*Work instruction*: Using the records below, give again exactly the lines from the line that contains "M2276 342 2284 353 2296" through the line that contains "M2307 255 2312 263 2319 306 2314 298Z", both ends included, and only those.

*Dataset records*:
◇ ◇ ◇ ◇ ◇ ◇ ◇

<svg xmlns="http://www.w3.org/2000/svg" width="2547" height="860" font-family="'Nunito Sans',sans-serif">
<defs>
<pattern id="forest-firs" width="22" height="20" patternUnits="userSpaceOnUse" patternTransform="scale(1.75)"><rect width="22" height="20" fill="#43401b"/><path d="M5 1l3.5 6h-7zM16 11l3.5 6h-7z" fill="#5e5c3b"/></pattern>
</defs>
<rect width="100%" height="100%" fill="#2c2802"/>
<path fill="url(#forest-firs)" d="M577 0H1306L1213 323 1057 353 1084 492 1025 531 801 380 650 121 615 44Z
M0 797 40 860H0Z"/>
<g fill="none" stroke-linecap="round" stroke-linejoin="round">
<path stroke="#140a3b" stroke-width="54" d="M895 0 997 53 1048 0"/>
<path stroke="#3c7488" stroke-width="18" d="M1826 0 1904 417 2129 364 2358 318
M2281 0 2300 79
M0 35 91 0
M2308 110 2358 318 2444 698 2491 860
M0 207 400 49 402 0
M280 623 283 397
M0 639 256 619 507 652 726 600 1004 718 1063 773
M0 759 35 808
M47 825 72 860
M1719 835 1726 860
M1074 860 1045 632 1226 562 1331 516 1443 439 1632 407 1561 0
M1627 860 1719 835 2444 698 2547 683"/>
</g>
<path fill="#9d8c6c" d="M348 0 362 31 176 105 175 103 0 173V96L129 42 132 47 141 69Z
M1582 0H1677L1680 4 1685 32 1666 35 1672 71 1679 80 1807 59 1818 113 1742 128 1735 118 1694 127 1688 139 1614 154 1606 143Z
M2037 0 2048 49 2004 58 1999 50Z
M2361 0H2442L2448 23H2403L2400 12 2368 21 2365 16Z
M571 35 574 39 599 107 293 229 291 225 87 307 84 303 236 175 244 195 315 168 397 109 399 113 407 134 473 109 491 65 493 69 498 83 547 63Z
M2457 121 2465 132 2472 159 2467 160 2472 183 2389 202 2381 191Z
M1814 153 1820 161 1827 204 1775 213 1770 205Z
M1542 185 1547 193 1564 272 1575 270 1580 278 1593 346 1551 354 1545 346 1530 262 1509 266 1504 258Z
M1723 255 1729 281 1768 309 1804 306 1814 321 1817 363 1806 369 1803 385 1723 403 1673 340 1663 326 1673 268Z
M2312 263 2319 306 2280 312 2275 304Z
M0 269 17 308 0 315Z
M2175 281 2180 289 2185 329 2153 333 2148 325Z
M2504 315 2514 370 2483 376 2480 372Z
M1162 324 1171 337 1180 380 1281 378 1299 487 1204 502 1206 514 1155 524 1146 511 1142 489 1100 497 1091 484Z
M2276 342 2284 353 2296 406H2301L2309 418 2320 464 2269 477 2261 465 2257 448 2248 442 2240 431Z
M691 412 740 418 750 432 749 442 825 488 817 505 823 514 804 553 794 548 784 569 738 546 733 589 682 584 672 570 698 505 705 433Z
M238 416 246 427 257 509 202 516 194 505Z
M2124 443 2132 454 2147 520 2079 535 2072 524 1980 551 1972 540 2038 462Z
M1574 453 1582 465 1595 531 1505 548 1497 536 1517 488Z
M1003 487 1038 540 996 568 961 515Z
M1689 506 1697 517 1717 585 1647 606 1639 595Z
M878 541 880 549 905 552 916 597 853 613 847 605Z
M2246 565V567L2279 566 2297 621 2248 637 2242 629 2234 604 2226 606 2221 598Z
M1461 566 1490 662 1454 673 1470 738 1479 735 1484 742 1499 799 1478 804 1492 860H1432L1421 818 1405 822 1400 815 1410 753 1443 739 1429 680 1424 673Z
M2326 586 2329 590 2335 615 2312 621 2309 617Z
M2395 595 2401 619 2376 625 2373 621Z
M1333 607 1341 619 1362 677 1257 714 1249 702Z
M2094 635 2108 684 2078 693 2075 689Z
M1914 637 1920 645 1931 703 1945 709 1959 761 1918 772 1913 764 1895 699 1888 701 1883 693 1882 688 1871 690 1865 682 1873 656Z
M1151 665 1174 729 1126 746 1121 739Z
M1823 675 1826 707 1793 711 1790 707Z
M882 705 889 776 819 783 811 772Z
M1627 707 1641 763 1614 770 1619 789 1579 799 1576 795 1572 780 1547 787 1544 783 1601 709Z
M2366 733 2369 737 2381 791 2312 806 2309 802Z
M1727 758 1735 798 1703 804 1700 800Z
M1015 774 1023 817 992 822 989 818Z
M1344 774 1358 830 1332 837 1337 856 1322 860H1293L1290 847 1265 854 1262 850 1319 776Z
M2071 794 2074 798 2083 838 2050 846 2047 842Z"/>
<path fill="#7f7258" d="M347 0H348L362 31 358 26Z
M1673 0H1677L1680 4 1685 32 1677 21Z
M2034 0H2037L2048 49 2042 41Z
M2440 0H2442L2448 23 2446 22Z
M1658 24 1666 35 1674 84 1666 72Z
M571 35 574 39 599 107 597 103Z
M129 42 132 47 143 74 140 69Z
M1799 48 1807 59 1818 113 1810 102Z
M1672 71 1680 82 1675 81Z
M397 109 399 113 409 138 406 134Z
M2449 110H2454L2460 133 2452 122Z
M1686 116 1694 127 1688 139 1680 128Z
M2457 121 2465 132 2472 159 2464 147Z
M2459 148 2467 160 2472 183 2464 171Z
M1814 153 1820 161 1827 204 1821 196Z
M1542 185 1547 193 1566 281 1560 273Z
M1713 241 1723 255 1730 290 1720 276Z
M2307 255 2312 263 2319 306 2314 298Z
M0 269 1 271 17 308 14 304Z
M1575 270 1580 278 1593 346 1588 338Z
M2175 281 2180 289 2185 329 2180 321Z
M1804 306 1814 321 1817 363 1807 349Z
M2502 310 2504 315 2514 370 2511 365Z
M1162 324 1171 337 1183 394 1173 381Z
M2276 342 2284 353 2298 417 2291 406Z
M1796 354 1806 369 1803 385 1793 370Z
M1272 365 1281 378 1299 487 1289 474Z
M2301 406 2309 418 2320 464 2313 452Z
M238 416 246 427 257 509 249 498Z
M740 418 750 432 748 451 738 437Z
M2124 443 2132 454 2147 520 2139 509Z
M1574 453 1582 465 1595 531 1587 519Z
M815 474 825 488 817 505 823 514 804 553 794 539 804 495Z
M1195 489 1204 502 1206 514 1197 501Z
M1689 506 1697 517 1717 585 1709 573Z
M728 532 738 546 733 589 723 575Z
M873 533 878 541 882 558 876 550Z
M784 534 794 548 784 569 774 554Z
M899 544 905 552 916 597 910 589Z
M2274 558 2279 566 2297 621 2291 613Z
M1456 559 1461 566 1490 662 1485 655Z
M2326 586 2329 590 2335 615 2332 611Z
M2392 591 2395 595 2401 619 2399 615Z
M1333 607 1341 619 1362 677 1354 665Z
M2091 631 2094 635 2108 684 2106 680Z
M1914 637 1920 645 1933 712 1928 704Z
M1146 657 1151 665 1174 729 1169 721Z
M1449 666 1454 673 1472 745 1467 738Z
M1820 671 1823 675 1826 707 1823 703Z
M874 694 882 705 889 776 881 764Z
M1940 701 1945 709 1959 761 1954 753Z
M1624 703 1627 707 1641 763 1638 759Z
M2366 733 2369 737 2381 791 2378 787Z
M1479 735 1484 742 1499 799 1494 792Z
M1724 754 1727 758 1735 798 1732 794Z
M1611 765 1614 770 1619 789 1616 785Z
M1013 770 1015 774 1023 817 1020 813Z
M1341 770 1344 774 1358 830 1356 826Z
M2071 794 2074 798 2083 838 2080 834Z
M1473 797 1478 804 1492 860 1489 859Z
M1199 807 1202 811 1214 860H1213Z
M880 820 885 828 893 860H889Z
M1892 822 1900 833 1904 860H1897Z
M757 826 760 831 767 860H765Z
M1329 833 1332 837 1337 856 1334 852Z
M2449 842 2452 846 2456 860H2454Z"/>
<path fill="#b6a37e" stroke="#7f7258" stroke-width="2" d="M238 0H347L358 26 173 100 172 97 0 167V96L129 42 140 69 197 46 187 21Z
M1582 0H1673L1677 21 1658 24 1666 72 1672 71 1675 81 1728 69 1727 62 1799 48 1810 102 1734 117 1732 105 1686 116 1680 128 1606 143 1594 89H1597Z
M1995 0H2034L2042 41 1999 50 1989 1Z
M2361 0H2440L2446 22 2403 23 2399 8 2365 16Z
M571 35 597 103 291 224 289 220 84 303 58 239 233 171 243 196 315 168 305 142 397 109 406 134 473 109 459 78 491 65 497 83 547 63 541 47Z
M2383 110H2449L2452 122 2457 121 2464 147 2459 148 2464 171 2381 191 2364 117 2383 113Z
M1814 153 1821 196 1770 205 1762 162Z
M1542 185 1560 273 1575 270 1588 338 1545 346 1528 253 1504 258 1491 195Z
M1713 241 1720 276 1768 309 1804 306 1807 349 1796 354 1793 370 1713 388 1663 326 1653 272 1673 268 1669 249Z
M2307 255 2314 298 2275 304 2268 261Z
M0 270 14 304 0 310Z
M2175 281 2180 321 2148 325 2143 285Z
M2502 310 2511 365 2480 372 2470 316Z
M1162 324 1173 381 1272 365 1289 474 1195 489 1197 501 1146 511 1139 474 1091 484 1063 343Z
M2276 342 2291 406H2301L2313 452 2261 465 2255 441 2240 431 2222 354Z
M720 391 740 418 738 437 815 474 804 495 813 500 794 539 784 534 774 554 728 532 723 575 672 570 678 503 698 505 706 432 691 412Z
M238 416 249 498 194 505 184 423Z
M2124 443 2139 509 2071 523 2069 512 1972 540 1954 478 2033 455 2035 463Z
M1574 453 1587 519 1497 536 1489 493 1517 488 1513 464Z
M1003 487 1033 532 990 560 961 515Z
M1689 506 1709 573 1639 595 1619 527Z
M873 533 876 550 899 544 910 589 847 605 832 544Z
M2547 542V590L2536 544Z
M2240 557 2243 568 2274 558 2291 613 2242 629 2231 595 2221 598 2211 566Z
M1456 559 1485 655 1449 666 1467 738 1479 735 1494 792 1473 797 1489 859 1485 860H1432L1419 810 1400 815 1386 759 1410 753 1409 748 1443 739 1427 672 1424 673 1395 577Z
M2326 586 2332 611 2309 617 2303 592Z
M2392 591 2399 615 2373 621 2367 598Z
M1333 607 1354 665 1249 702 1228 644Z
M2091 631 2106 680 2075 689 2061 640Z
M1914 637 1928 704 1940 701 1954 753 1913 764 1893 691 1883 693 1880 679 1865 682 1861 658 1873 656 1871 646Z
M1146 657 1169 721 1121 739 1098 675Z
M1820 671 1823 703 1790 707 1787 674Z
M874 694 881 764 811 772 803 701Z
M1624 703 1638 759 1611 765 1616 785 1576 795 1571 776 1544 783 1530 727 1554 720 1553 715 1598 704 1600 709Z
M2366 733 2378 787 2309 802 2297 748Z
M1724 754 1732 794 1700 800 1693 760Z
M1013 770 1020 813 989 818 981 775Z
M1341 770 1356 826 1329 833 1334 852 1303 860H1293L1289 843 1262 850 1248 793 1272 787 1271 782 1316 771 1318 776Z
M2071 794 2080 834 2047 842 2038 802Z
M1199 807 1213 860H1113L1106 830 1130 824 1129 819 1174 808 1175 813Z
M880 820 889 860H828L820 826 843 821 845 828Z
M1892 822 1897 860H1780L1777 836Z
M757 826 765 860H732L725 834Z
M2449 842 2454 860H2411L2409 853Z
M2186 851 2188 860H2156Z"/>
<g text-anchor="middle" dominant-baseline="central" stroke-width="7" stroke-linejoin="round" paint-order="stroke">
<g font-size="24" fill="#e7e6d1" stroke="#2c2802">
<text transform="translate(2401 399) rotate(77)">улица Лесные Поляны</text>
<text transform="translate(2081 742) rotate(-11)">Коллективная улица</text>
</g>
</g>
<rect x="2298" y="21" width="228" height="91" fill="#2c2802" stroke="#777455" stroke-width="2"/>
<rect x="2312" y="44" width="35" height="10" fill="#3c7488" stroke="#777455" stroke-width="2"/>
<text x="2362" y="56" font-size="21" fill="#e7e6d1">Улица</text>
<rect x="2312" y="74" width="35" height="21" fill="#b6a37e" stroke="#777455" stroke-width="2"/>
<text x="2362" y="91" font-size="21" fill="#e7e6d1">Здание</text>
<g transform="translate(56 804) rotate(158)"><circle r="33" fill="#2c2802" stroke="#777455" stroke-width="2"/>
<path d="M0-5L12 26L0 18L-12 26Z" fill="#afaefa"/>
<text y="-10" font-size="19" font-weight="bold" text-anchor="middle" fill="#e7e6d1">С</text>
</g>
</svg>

◇ ◇ ◇ ◇ ◇ ◇ ◇

*Answer section*:
M2276 342 2284 353 2296 406H2301L2309 418 2320 464 2269 477 2261 465 2257 448 2248 442 2240 431Z
M691 412 740 418 750 432 749 442 825 488 817 505 823 514 804 553 794 548 784 569 738 546 733 589 682 584 672 570 698 505 705 433Z
M238 416 246 427 257 509 202 516 194 505Z
M2124 443 2132 454 2147 520 2079 535 2072 524 1980 551 1972 540 2038 462Z
M1574 453 1582 465 1595 531 1505 548 1497 536 1517 488Z
M1003 487 1038 540 996 568 961 515Z
M1689 506 1697 517 1717 585 1647 606 1639 595Z
M878 541 880 549 905 552 916 597 853 613 847 605Z
M2246 565V567L2279 566 2297 621 2248 637 2242 629 2234 604 2226 606 2221 598Z
M1461 566 1490 662 1454 673 1470 738 1479 735 1484 742 1499 799 1478 804 1492 860H1432L1421 818 1405 822 1400 815 1410 753 1443 739 1429 680 1424 673Z
M2326 586 2329 590 2335 615 2312 621 2309 617Z
M2395 595 2401 619 2376 625 2373 621Z
M1333 607 1341 619 1362 677 1257 714 1249 702Z
M2094 635 2108 684 2078 693 2075 689Z
M1914 637 1920 645 1931 703 1945 709 1959 761 1918 772 1913 764 1895 699 1888 701 1883 693 1882 688 1871 690 1865 682 1873 656Z
M1151 665 1174 729 1126 746 1121 739Z
M1823 675 1826 707 1793 711 1790 707Z
M882 705 889 776 819 783 811 772Z
M1627 707 1641 763 1614 770 1619 789 1579 799 1576 795 1572 780 1547 787 1544 783 1601 709Z
M2366 733 2369 737 2381 791 2312 806 2309 802Z
M1727 758 1735 798 1703 804 1700 800Z
M1015 774 1023 817 992 822 989 818Z
M1344 774 1358 830 1332 837 1337 856 1322 860H1293L1290 847 1265 854 1262 850 1319 776Z
M2071 794 2074 798 2083 838 2050 846 2047 842Z"/>
<path fill="#7f7258" d="M347 0H348L362 31 358 26Z
M1673 0H1677L1680 4 1685 32 1677 21Z
M2034 0H2037L2048 49 2042 41Z
M2440 0H2442L2448 23 2446 22Z
M1658 24 1666 35 1674 84 1666 72Z
M571 35 574 39 599 107 597 103Z
M129 42 132 47 143 74 140 69Z
M1799 48 1807 59 1818 113 1810 102Z
M1672 71 1680 82 1675 81Z
M397 109 399 113 409 138 406 134Z
M2449 110H2454L2460 133 2452 122Z
M1686 116 1694 127 1688 139 1680 128Z
M2457 121 2465 132 2472 159 2464 147Z
M2459 148 2467 160 2472 183 2464 171Z
M1814 153 1820 161 1827 204 1821 196Z
M1542 185 1547 193 1566 281 1560 273Z
M1713 241 1723 255 1730 290 1720 276Z
M2307 255 2312 263 2319 306 2314 298Z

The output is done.